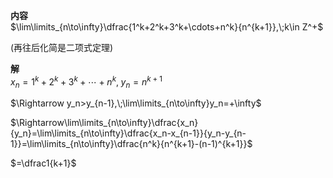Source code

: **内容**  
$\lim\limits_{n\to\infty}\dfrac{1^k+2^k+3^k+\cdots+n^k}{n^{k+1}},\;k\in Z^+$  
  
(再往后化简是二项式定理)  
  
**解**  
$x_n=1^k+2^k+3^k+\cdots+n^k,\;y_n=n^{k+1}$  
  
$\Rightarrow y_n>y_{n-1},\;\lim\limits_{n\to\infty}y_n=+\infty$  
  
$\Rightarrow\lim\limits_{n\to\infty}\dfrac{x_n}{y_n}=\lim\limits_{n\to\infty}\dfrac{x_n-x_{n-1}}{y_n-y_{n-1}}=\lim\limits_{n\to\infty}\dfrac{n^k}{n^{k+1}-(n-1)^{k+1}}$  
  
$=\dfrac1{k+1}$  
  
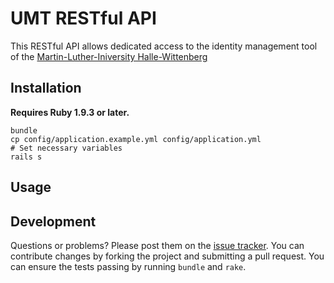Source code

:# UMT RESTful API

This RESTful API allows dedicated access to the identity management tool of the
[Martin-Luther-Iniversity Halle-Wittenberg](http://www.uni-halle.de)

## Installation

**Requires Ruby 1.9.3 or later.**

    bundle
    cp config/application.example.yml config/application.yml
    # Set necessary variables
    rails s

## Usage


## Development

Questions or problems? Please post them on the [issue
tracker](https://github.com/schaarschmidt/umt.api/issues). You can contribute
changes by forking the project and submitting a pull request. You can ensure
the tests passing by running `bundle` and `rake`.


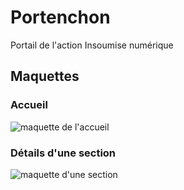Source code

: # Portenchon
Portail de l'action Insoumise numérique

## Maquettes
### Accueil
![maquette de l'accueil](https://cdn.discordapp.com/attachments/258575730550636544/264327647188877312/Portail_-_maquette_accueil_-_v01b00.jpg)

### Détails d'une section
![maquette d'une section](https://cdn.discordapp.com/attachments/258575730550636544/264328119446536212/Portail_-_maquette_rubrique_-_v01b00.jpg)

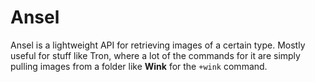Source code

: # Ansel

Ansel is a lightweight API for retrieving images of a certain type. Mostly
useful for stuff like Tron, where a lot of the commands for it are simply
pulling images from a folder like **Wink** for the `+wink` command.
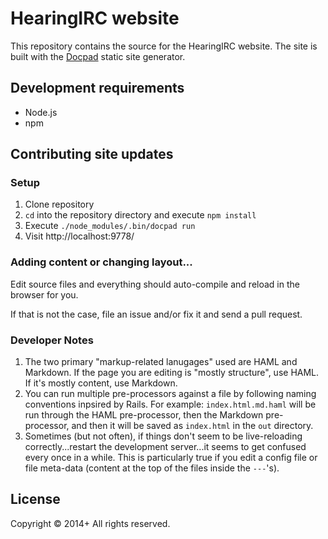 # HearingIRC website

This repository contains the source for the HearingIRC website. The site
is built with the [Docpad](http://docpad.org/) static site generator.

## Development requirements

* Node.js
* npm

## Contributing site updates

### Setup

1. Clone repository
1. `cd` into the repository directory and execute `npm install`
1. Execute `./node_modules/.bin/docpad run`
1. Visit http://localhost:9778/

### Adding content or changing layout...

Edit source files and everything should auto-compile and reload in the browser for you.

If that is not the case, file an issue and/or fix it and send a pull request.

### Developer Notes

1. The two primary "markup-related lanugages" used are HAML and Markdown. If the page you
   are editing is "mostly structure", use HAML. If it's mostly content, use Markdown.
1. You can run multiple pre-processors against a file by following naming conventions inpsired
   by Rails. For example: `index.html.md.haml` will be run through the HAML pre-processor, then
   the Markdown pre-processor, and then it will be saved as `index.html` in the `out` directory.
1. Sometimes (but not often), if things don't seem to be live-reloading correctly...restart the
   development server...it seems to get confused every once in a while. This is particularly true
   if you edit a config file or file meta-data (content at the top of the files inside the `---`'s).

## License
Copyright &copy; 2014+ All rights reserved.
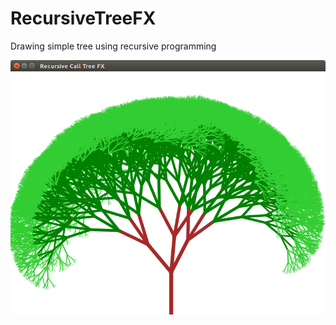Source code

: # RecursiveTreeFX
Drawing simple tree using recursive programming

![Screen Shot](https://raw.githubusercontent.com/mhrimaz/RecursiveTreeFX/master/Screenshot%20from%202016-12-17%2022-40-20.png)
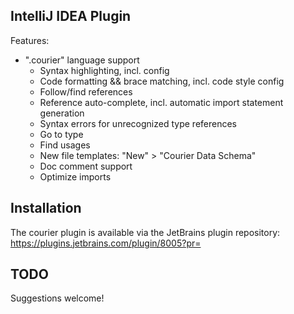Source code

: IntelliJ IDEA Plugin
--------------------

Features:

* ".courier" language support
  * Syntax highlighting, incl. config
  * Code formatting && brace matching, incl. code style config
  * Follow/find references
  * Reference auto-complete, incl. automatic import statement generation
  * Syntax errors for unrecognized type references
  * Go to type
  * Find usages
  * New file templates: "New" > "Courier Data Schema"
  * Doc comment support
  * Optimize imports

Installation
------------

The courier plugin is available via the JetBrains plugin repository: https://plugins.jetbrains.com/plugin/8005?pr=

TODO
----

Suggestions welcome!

━━━━

▸ **WORK TO COMPLETE**
Rename "Markdown" to "CommonMark" in the entries between the lines holding "1. The two primary" and "1. You can run", inclusive. Give those lines again with every other word left as it is.

▸ **WRITTEN RESPONSE**
1. The two primary "markup-related lanugages" used are HAML and CommonMark. If the page you
   are editing is "mostly structure", use HAML. If it's mostly content, use CommonMark.
1. You can run multiple pre-processors against a file by following naming conventions inpsired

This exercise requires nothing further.